== What the task requires ==
Gather up every line from the entries below that uses the word "Package".

== Material for the task ==
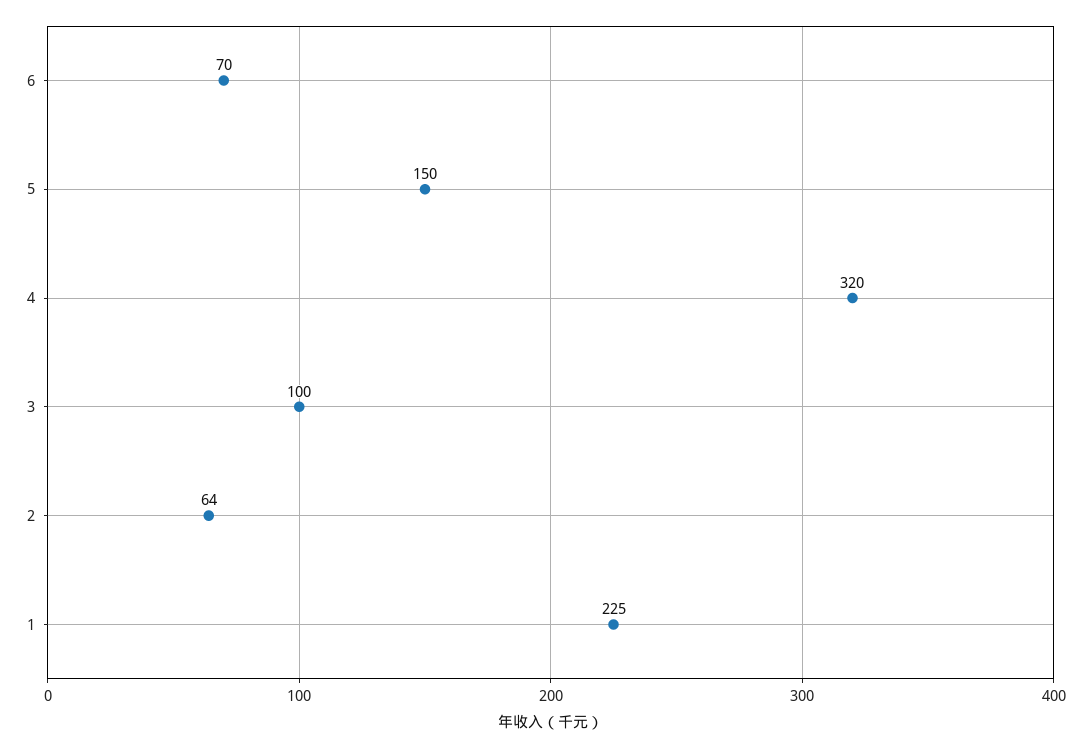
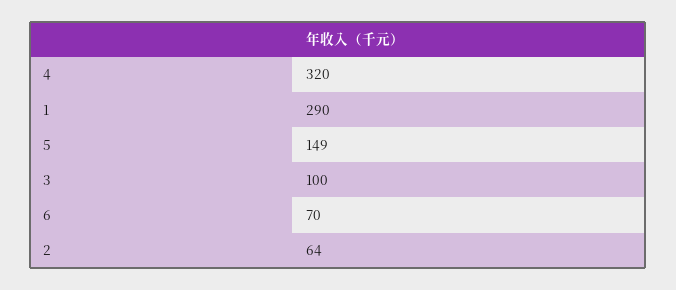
  {
    "6": 70,
-   "5": 150,
+   "5": 149,
    "4": 320,
    "3": 100,
    "2": 64,
-   "1": 225
+   "1": 290
  }

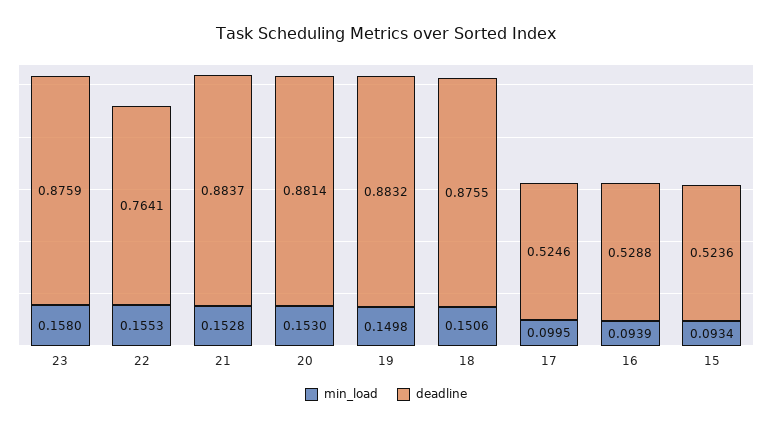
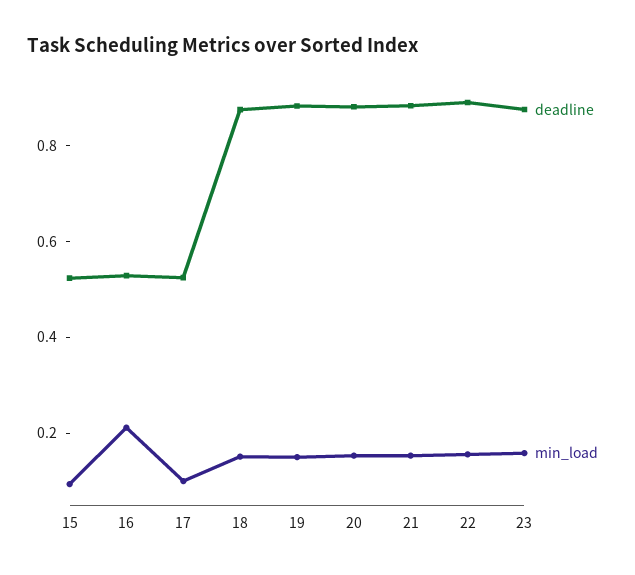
  {
    "min_load": {
      "23": 0.158,
      "22": 0.1553,
      "21": 0.1528,
      "20": 0.153,
      "19": 0.1498,
      "18": 0.1506,
      "17": 0.0995,
-     "16": 0.0939,
+     "16": 0.2,
      "15": 0.0934
    },
    "deadline": {
      "23": 0.8759,
-     "22": 0.7641,
+     "22": 0.9,
      "21": 0.8837,
      "20": 0.8814,
      "19": 0.8832,
      "18": 0.8755,
      "17": 0.5246,
      "16": 0.5288,
      "15": 0.5236
    }
  }

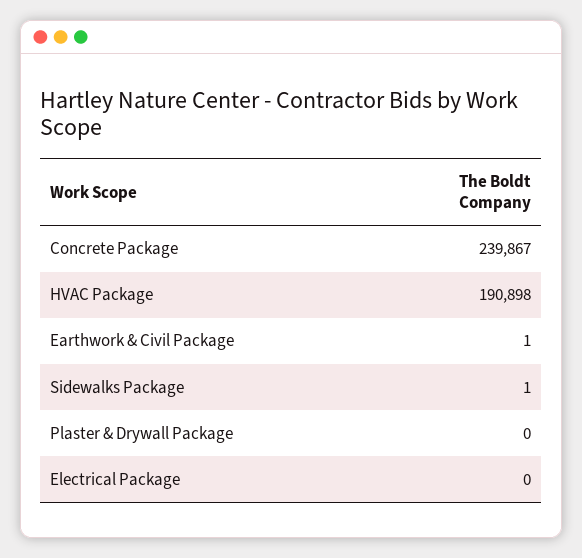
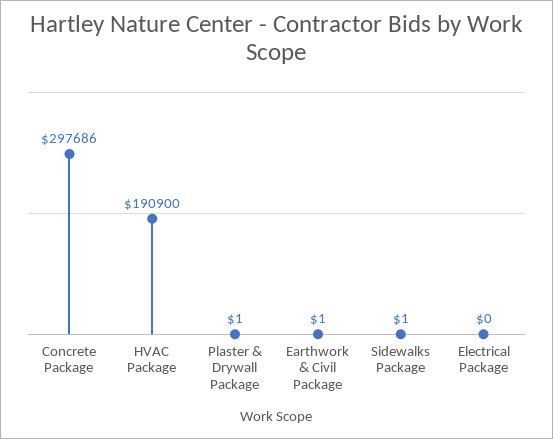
  {
-   "Concrete Package": 239867,
+   "Concrete Package": 297686,
-   "HVAC Package": 190898,
+   "HVAC Package": 190900,
    "Earthwork & Civil Package": 1,
    "Sidewalks Package": 1,
-   "Plaster & Drywall Package": 0,
+   "Plaster & Drywall Package": 1,
    "Electrical Package": 0
  }

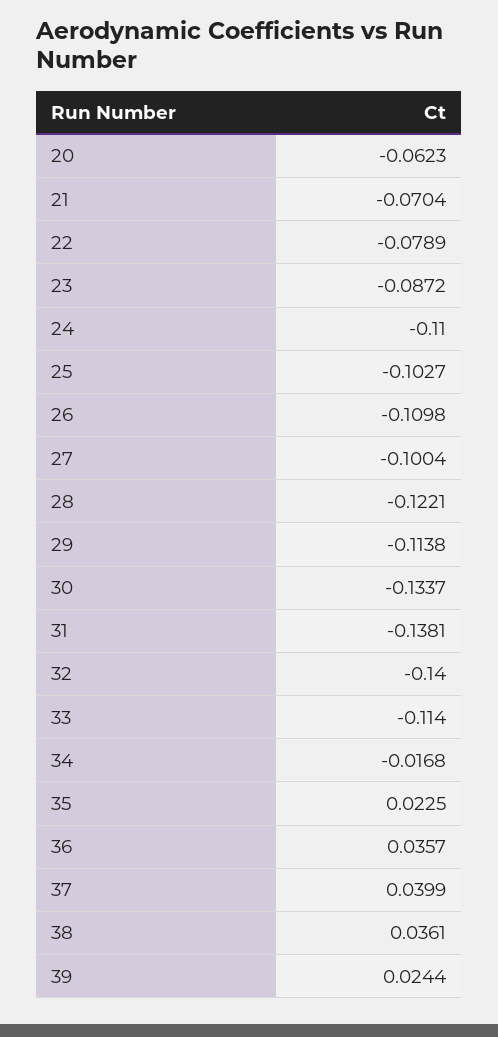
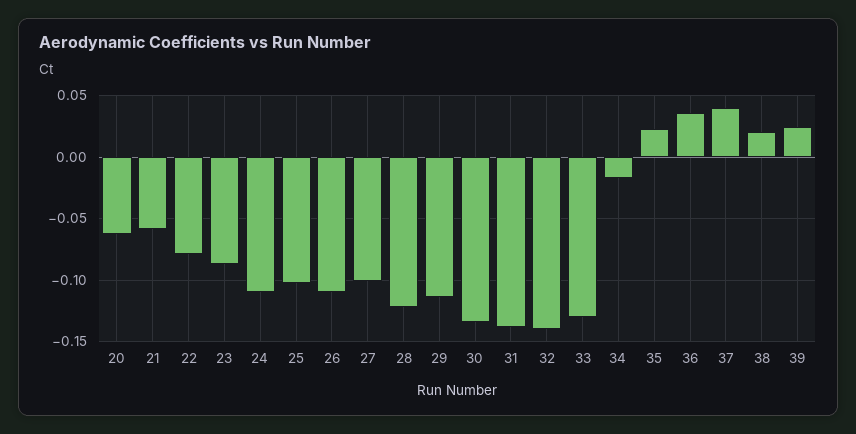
  {
    "20": -0.0623,
-   "21": -0.0704,
+   "21": -0.06,
    "22": -0.0789,
    "23": -0.0872,
    "24": -0.11,
    "25": -0.1027,
    "26": -0.1098,
    "27": -0.1004,
    "28": -0.1221,
    "29": -0.1138,
    "30": -0.1337,
    "31": -0.1381,
    "32": -0.14,
-   "33": -0.114,
+   "33": -0.13,
    "34": -0.0168,
    "35": 0.0225,
    "36": 0.0357,
    "37": 0.0399,
-   "38": 0.0361,
+   "38": 0.02,
    "39": 0.0244
  }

== Result of this task ==
-   "Concrete Package": 239867,
+   "Concrete Package": 297686,
-   "HVAC Package": 190898,
+   "HVAC Package": 190900,
    "Earthwork & Civil Package": 1,
    "Sidewalks Package": 1,
-   "Plaster & Drywall Package": 0,
+   "Plaster & Drywall Package": 1,
    "Electrical Package": 0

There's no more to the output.